Рэм не поспевал за таким количеством сногсшибательных новостей.
— На хрен мировую революцию. Будем делать Россию великой. Чтоб размером, как при царе, и даже больше. Гимн у нас теперь какой? «Сплотила навеки Великая Русь», а не «Весь мир голодных и рабов». То-то, соображай.
Серафим хотел постучать собутыльнику пальцем по лбу, но не попал.
— И циркуляр был, в органы, для отделов кадров. Евреев, какие уже есть, придерживать, ходу не давать, а новых вообще не брать.
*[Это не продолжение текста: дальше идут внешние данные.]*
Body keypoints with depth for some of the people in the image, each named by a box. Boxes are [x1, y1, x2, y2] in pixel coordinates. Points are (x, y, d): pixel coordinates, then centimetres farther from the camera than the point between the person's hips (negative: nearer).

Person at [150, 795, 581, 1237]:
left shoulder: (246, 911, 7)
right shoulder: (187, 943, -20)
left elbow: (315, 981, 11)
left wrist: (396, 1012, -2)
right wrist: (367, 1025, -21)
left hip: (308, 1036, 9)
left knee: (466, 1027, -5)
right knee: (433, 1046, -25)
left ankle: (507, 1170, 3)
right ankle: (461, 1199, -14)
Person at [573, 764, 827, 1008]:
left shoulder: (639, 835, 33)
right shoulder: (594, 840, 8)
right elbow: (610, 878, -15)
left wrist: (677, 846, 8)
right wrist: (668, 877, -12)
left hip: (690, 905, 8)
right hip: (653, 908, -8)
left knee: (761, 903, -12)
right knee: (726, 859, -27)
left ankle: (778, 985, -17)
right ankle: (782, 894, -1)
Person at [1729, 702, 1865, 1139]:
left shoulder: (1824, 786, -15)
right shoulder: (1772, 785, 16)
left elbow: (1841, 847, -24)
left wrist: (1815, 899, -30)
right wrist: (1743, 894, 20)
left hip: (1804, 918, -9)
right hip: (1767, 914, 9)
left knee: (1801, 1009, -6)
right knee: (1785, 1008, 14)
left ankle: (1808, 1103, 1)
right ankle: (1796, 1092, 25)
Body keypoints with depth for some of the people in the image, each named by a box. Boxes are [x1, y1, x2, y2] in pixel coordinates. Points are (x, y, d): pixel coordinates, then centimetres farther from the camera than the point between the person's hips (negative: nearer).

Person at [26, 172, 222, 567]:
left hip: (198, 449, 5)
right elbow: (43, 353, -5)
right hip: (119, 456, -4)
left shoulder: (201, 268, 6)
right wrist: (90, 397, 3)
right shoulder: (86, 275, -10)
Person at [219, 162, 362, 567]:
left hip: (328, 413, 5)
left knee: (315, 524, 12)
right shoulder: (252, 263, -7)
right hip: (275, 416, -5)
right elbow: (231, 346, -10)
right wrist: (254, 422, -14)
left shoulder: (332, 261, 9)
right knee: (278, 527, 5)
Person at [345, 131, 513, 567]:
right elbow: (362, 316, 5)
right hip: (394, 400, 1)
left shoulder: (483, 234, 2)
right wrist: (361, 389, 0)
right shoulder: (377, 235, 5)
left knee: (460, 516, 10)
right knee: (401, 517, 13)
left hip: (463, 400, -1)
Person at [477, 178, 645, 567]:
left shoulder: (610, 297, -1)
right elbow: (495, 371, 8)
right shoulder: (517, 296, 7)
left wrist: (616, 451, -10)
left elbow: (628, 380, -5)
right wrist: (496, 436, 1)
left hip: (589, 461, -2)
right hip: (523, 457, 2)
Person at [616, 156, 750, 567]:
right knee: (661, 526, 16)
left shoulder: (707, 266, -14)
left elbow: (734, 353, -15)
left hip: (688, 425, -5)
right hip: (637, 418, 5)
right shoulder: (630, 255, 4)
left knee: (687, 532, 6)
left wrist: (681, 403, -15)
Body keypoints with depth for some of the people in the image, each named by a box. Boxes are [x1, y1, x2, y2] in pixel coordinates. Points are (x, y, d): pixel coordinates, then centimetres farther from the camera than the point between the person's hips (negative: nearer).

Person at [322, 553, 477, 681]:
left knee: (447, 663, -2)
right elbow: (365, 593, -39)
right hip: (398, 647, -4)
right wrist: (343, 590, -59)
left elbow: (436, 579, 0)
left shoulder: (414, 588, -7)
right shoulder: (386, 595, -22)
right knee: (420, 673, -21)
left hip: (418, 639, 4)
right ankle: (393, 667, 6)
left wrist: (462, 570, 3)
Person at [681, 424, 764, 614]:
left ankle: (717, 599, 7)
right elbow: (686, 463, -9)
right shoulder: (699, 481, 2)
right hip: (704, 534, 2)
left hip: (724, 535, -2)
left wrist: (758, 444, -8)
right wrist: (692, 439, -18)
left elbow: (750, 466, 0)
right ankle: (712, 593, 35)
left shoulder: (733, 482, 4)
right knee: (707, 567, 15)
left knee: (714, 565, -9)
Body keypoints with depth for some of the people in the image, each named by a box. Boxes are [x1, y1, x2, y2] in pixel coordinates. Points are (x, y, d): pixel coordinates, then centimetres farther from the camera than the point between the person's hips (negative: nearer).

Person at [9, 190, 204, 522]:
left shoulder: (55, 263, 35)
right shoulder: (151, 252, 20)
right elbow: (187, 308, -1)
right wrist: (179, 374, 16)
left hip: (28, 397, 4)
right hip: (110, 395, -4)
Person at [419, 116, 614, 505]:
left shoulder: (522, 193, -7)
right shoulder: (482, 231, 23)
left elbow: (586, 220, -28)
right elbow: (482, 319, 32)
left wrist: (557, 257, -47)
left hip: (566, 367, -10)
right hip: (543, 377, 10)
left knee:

Так и не понятно было, верить ему или это пьяный треп.
— Погоди. А ты-то за что пострадал? Ты же не еврей.
— Я без вины виноватый, — горестно сказал Бляхин. — Трагедия всей моей жизни. По метрике я знаешь кто? Фамилия «Цигель», а отчество «Абрамович». Абрам Цигель моим родителем значится. Чекист такой был. Его враги убили.
— Разве ты Филиппу Панкратовичу не родной сын? Вы же похожи!
— В том-то и дело, что родной. Я раньше как думал? Что папаня этого Цигеля оброгатил. Иначе на кой ему со мной, чужим пацаненком, возиться? Но тут история мудреней. Долго рассказывать… — Печально подпер щеку рукой. — Короче, по жизни я стопроцентный русак, а по документам — еврей. У нас сам знаешь: жизнь — ничто, документ — всё… С позапрошлого года, как только секретная директива вышла, папаша за меня бьется, пороги обивает. Повинился, заявление написал: так, мол, и так, скрывал от партии, что Фимка мой родной сын, не приемный, и что мать у него хоть и непролетарского соцпроисхождения, но тоже русская женщина. Сейчас плохая национальность стала хуже, чем плохое соцпроисхождение, — пояснил Бляхин. — Но улита медленно едет. Папаня успел и получить выговорешник, и снять его, а моя анкета всё ползает по инстанциям. Даже когда новую метрику выправят, новый школьный аттестат и прочее, всё равно настоящей дороги мне не будет. Потому что для работников органов анкеты знаешь какие? До седьмого колена, со всеми прошлыми именами. Чуть копни — Цигель вылезет. Вот почему я не в СМЕРШе и не в НКВД, а колупаюсь в драном ОЧО. Вся моя жизнь псу под хвост…
Горестная исповедь завершилась пьяными слезами. Рэм слушал, сочувственно кивал. Ему опять было всех жалко: и умершую в сырой камере мать, и заботливого Филиппа Панкратовича, и его бессчастного сына, а заодно и себя. Уж всех, так всех.